Views: 20
Solidernews.com – Media online telah menjadi sahabat setia kita dalam menjalani keseharian. Dengan sekali sentuhan jari, kita bisa menjelajahi realitas yang tak terbatas, menyerap peristiwa dari ujung dunia hingga ke sudut tersembunyi. Era digital ini memunculkan media massa online sebagai pahlawan interaktif, menjawab dahaga masyarakat akan informasi dengan sekali klik. Namun, di balik gemerlapnya headline, tersembunyi isu-isu yang terpinggirkan, salah satunya adalah bagaimana media menangani liputan terhadap teman-teman difabel.
Disini kita bicara tentang diskriminasi yang mengintai dalam representasi teman-teman difabel di media online. Mereka tak hanya ditinggalkan di pinggiran, tapi seolah dilupakan begitu saja. Dan perlahan tapi pasti, masyarakat kehilangan jejak tentang keberadaan mereka. Ketika isu ini terabaikan, kita semua kehilangan potongan puzzle penting dalam pemahaman kita akan keragaman manusia.
Di tengah keramaian jumlah penduduk yang melonjak, masyarakat difabel masih seringkali terabaikan di Nusantara tercinta ini. Bayangkan saja, menurut Badan Pusat Statistik (BPS) tahun 2020, ada sekitar 22 juta jiwa yang termasuk dalam kelompok ini. Angka yang bikin kita tercengang, bukan?
Namun ironisnya, perhatian terhadap mereka masih nyaris nol. Stigma dan stereotip ketinggalan zaman masih menghalangi mereka untuk ikut serta dalam dinamika sosial kita, termasuk dalam ranah digital yang semakin merajalela.

TUGAS PENGERJAAN:
1. Menurut teks tentang liputan media online terhadap teman-teman difabel, berapa jumlah penduduk yang termasuk kelompok difabel berdasarkan data BPS tahun 2020?
2. Pada teks, ganti "nyaris nol" dengan "sangat minim" dalam bagian yang diawali kata-kata "Di tengah keramaian" dan diakhiri "yang semakin merajalela.", lalu tuliskan kembali bagian tersebut.

DATA TERKUMPUL:
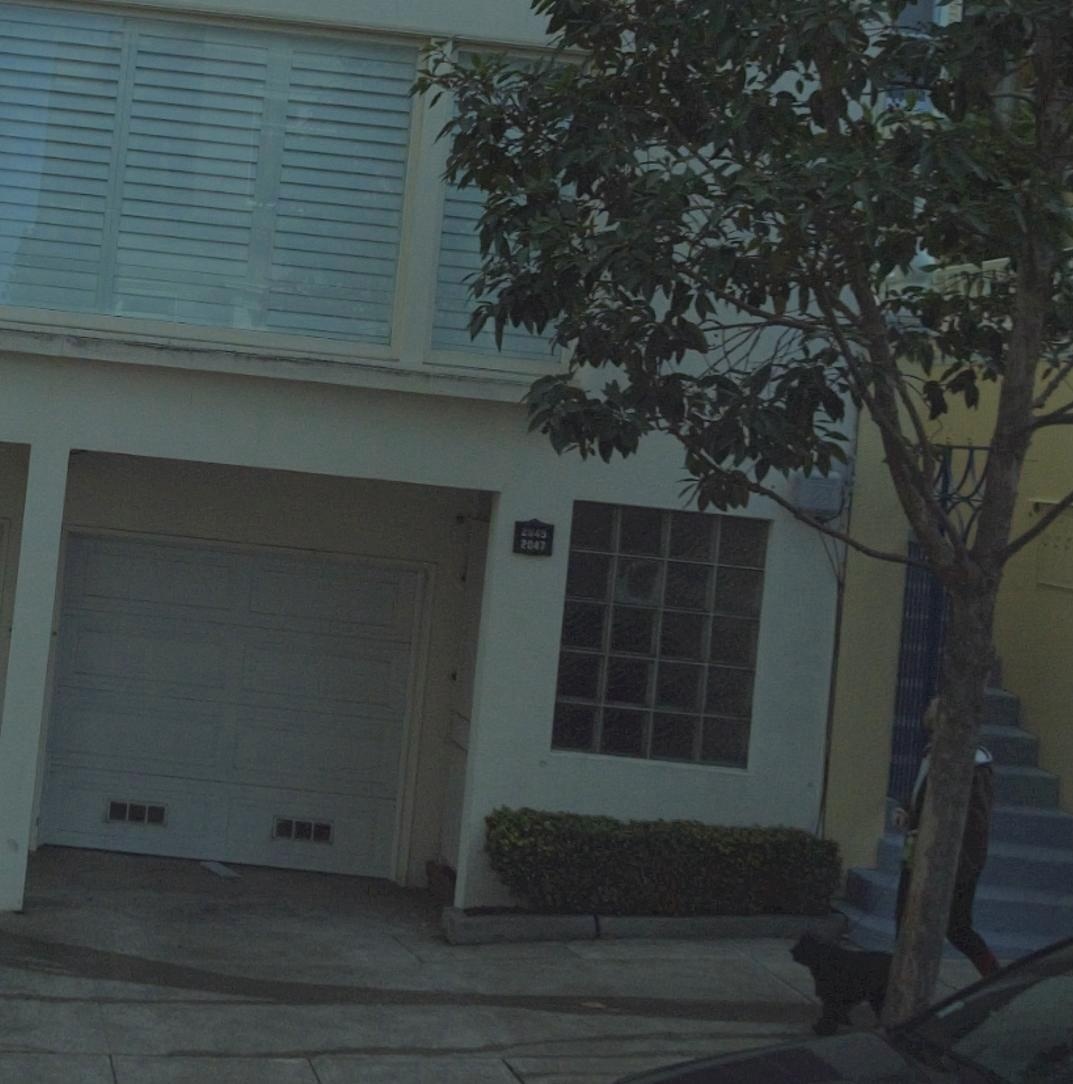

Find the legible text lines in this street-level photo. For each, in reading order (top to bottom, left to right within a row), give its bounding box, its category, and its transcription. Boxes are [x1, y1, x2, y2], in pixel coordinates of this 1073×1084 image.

JAWABAN BERURUTAN:
1. Sekitar 22 juta jiwa.

2.
Di tengah keramaian jumlah penduduk yang melonjak, masyarakat difabel masih seringkali terabaikan di Nusantara tercinta ini. Bayangkan saja, menurut Badan Pusat Statistik (BPS) tahun 2020, ada sekitar 22 juta jiwa yang termasuk dalam kelompok ini. Angka yang bikin kita tercengang, bukan?
Namun ironisnya, perhatian terhadap mereka masih sangat minim. Stigma dan stereotip ketinggalan zaman masih menghalangi mereka untuk ikut serta dalam dinamika sosial kita, termasuk dalam ranah digital yang semakin merajalela.